Who is searching whom?
As we prepare ourselves to start a new Liturgical Year with Advent, I wish to share with you a reflection that, for me, follows logically my last message (Have we lost Jesus?).
Maybe there are many who lost Jesus and do not even care a about it. They are enjoying themselves so much with whatever they have that do not have any hint of the tragedy that hit them. Maybe there are others who lost Jesus but they are still holding to so many religious signs that have not yet realised the emptiness of what they are doing and the style of life they are living. However, there must be some others, like the Bishops at the last Synod, who are awaking to this awful reality of having lost Jesus, the One and Only Saviour of Humanity.
How can you become aware of having lost the precious pearl or the hidden treasure and do not start immediately a thorough search? Therefore, we must believe that there are people who are searching for Jesus. We must believe that as dawn advances and more people get awake the number of those who would be searching for Jesus would increase significantly. We have all the reason to assume that those, who are shocked at the realisation of their loss and are searching, know what they are searching for, or whom they are searching. However, we might be forgetting that losing Jesus is not the same as losing an object. Apart from being a living person, Jesus is also a divine person. Jesus cannot be held, cannot be possessed, and cannot be contained. Jesus is not an object that can be measured to know its size, weight, and volume. If yesterday, today and forever, Jesus is the same, it means that He is always new!
Today, we are witnessing to this phenomenon: the more institutionalised religion gets into crisis, the more we see people in search of the spirit, and the supernatural. Just think about the New Age. Maybe we have surpassed the phase of being negative and fearful of the New Age. It seems that now there is a widespread appreciation of the deep significance of New Age. The people who are searching for the spirit, for the truth, for the divine comprise a multitude that is far greater than we can ever imagine. They are searching. Yet they do not know what they are searching, or whom they are searching. The wonder of it is that they know that they do not know what, or who, they are searching for. They are open to any spiritual experience; wherever they find it they go; if one experience does not satisfy them, they go in search for another one. We know that they are searching Jesus, because He is the Way, the Truth and the Life. He is the only one that ultimately can satisfy all man’s desires. Until they find Him they will always experience unrest, that makes them continue their search.
The problem is for people like me, who think that I know exactly whom I am searching. The problem is for those who have had already a personal encounter with Jesus but have lost Him in due course. These fill convinced that the know very well whom they have lost and whom they are searching for. They do not realise that in their knowledge of whom they are searching lies the dangerous trap that can make them miss Him even if He were to pass in front of them!

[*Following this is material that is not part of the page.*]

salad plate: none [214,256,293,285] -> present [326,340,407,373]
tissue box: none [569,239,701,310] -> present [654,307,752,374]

How can I put it? Who is searching whom? What do you read in the Bible? Is it the story of man searching God? Or rather the story of God in continuous search of man? Is it the story of man seeking to enter into dialogue with God? Or rather the story of God seeking the best conditions and the best means of revealing Himself to man? If the Bible was just the story of man searching God, then there would have been no difference from any other scriptures; and Christianity would not have been unique. The very search for Jesus is in itself a sign that one does not know for whom one is searching. The human reaction to the realisation of having lost Jesus is to get up and start searching for Him. However, the moment one, who has lost Jesus, starts to wake up to the Spirit of Jesus, one gets the frightening and at the same time the most trusting experience of being absolutely at the hands of God’s Mercy. Whoever has lost Jesus, and knows whom he has lost, does not do anything, not even search for Him. He just prays Jesus, the Good Shepherd, that he may be found once more by Him! It is the most humble prayer, for he knows what Elisabeth learned through life’s experience when she exclaimed: “Why should I be honoured with a visit from the mother of my Lord?” (Luke 1:43)… in whose womb Jesus was present, and hidden!